Housing starts are a critical predictor of future home builder sales
Housing starts are released jointly by the Census Bureau and the Department of Housing and Urban Development. Analysts use the information to anticipate future production for home builders, future demand for raw materials, and labor costs. This data will even affect the forecasts for home-related retailers, like Lowe’s and Home Depot.
Housing starts cover the number of privately-owned housing units that were started in a given period. For multi-family units, each individual unit is considered to be a housing start. If there is a lot of multi-family construction happening, then housing starts can become elevated and care must be taken not to read too much into the builders of single-family homes.
Multi-family construction drove the increase
Housing starts rose from 856,000 to 914,000. If you look closely at the numbers, it was all multi-family (5+ units) that drove the increase. Multi-fam starts were 245,000 in April and increased to 306,000 in May. Single-family starts increased modestly from 597,000 to 599,000. Single family starts have been much more stable than multi-family starts and have exhibited a steady rise.
Starts fell in the Midwest, from 153,000 to 132,000, with an exceptionally wet May depressing numbers. Starts rose markedly in the South from 416,000 to 490,000.
Right now, there is a boom for rental properties as institutional investors chase the high single-digit rental yields that are available. This is making life more difficult for young adults who find themselves most vulnerable in the job market, struggling with student loan debt and are competing with the likes of Blackrock (BLK) and Blackstone (BX) for starter homes.
While 914,000 is quite a jump compared to a few years ago, relative to historical numbers it is quite low. From 1959 to 2002, housing starts averaged about 1.5 million units a year. In fact, housing starts typically bottomed at a million units during recessions. The fact that we only recently cracked the one million mark shows just how deep this housing recession was.
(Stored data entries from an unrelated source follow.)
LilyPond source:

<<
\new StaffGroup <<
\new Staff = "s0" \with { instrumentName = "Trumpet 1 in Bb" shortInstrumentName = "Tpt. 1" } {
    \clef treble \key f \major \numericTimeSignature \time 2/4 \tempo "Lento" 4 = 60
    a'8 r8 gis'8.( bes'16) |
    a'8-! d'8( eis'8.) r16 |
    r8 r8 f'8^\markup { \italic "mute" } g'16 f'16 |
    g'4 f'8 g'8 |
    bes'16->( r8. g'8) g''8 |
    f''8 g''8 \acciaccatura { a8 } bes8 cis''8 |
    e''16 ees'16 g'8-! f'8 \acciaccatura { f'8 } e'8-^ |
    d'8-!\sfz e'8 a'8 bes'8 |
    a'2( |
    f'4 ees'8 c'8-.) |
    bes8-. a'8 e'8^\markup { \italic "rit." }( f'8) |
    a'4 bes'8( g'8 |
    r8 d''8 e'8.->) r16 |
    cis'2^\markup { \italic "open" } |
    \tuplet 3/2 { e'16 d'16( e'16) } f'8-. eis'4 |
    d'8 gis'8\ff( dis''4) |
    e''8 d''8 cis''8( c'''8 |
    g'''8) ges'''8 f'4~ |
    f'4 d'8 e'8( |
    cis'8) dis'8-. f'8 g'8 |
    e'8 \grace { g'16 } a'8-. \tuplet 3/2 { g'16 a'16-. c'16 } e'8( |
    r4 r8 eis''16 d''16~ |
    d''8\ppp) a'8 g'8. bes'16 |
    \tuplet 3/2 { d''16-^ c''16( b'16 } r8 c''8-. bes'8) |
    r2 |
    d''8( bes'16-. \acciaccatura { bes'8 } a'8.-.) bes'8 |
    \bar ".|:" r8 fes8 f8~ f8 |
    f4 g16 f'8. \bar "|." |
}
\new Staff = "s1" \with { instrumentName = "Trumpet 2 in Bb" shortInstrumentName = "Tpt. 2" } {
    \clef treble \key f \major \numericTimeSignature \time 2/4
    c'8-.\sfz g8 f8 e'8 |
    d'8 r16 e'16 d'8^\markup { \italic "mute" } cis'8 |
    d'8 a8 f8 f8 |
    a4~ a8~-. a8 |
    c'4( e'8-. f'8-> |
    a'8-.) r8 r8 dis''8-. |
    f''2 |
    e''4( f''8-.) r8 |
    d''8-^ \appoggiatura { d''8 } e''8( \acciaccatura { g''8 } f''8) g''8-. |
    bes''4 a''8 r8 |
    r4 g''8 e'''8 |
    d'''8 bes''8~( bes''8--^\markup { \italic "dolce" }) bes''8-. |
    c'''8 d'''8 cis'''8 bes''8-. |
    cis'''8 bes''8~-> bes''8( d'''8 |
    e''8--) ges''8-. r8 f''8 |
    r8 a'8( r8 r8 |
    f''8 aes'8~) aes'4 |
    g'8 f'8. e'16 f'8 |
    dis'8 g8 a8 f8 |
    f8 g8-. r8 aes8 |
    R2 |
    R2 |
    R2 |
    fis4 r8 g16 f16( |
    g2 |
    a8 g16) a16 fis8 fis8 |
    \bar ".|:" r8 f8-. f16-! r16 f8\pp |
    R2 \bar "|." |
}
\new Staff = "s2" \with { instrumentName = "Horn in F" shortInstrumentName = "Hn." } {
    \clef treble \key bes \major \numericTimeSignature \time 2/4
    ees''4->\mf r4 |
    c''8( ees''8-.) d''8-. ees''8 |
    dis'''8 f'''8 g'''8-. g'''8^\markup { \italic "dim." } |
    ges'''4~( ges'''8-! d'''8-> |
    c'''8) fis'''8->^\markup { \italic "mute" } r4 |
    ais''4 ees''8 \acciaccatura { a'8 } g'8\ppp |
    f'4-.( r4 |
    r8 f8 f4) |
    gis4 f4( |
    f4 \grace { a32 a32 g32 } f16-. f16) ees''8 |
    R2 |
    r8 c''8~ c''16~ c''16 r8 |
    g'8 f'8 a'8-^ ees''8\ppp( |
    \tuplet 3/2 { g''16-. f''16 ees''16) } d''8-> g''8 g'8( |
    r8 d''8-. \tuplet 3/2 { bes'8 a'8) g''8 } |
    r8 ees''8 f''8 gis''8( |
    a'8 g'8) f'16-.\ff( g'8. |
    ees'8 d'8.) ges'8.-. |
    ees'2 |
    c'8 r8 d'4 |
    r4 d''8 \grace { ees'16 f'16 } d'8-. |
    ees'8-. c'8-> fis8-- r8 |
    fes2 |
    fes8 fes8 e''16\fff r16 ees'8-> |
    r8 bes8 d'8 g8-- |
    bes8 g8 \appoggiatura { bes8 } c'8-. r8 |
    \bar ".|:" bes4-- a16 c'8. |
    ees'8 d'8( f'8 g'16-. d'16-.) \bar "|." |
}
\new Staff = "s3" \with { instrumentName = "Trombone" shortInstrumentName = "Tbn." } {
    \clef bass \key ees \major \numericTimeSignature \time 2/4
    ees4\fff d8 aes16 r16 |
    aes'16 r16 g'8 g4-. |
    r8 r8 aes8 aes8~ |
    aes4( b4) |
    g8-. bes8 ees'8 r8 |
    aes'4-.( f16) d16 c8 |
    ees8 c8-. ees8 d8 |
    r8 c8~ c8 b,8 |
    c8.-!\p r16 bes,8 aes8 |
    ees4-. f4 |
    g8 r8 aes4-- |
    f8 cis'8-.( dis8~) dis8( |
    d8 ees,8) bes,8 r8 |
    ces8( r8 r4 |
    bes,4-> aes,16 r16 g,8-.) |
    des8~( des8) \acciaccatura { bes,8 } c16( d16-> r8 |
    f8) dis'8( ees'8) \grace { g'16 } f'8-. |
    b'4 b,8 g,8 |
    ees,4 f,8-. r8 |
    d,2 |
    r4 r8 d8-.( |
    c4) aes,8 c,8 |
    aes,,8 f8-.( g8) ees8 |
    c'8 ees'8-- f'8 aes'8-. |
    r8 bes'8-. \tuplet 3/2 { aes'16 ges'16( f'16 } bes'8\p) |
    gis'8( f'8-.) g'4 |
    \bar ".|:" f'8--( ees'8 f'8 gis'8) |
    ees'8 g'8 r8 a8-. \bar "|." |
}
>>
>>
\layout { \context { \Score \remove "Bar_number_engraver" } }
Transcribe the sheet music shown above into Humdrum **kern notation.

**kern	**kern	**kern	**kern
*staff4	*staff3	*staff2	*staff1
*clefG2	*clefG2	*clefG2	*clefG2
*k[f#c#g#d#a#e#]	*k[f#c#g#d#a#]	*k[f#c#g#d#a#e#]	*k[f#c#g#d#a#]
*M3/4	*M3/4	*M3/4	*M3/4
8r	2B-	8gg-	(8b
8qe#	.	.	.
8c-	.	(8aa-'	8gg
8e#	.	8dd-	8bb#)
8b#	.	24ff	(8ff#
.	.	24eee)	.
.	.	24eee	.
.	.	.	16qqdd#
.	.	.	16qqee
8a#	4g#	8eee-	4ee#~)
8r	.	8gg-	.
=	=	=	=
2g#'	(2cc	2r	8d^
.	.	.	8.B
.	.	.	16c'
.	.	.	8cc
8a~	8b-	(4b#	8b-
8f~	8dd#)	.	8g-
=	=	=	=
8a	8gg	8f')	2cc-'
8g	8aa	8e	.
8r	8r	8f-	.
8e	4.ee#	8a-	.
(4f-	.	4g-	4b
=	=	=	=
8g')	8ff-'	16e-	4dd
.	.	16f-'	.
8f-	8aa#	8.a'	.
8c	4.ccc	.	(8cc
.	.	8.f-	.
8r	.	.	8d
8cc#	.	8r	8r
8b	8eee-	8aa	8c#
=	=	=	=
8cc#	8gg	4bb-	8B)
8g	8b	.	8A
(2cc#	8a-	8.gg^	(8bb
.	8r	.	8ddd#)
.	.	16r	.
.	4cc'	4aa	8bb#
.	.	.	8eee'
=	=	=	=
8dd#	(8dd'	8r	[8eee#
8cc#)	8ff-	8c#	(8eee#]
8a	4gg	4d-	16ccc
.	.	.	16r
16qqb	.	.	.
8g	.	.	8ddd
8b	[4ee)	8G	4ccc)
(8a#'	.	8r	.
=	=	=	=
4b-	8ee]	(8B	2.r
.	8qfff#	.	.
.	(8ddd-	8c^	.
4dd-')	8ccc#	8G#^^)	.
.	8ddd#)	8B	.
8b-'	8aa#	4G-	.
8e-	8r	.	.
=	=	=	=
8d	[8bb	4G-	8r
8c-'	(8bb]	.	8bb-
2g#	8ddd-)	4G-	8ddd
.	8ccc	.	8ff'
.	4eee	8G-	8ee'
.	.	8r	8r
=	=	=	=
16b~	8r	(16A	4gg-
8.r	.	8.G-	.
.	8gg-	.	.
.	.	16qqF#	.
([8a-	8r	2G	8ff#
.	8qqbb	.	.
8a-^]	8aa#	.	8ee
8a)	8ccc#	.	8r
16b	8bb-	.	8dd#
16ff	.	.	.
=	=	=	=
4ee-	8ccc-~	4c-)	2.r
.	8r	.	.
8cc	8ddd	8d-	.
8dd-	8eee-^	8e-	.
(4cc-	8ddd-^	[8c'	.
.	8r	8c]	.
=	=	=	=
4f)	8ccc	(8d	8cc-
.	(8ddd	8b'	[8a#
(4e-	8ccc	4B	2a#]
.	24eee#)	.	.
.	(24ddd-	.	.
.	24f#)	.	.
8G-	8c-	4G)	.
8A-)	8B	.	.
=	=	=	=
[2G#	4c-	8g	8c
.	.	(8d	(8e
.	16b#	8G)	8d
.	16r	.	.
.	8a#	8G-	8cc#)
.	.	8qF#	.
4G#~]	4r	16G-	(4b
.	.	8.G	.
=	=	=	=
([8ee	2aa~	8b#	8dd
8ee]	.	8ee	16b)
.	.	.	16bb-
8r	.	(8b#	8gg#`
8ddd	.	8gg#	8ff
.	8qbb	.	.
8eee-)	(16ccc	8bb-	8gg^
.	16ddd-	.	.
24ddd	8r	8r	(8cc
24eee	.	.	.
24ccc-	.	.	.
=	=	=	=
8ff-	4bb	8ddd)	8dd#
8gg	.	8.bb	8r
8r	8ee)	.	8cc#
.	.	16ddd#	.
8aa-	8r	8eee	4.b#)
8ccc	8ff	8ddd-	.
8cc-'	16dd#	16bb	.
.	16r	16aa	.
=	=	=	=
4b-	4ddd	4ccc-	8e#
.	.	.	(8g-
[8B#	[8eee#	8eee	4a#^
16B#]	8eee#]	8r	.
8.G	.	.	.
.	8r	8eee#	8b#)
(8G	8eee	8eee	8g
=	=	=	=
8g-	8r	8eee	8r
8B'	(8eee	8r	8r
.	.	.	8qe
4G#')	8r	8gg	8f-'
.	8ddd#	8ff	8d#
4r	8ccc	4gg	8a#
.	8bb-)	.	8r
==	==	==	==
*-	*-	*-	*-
Implications for home builders
Today’s report had a negligible impact on the performance of the Home Builder ETF (XHB), which was up modestly with the market. This was undoubtedly due to the fact that multi-family drove the increase and not single-family homes. Home builders compete with rentals for new household formations, and as the supply of rental properties increases, rents should fall relative to house prices. This could negatively affect new home pricing at the margin. However, that has yet to become evident in the earnings of the homebuilders which were generally quite strong. Only NVR disappointed due to its geographical focus on the East Coast. Other homebuilders like Lennar (LEN), KB Homes (KBH), Standard Pacific (SPF), and Toll Brothers (TOL) reported large increases in orders and backlog.
Right now, the difference between renting and buying is about the widest it has ever been. When one considers the difference between median house prices and median rents, purchasing is cheaper. Rock-bottom interest rates and low prices for starter homes are making home ownership very affordable. As the job market improves for younger adults, those that are currently renting will contemplate home ownership. The Obama Administration has been pushing banks to lend more and to use FHA loans for first-time home buyers. FHA loans require only 3.5% down, so they are perfect for the first time home buyer. This move from renting to purchasing will help home builders in the long-term.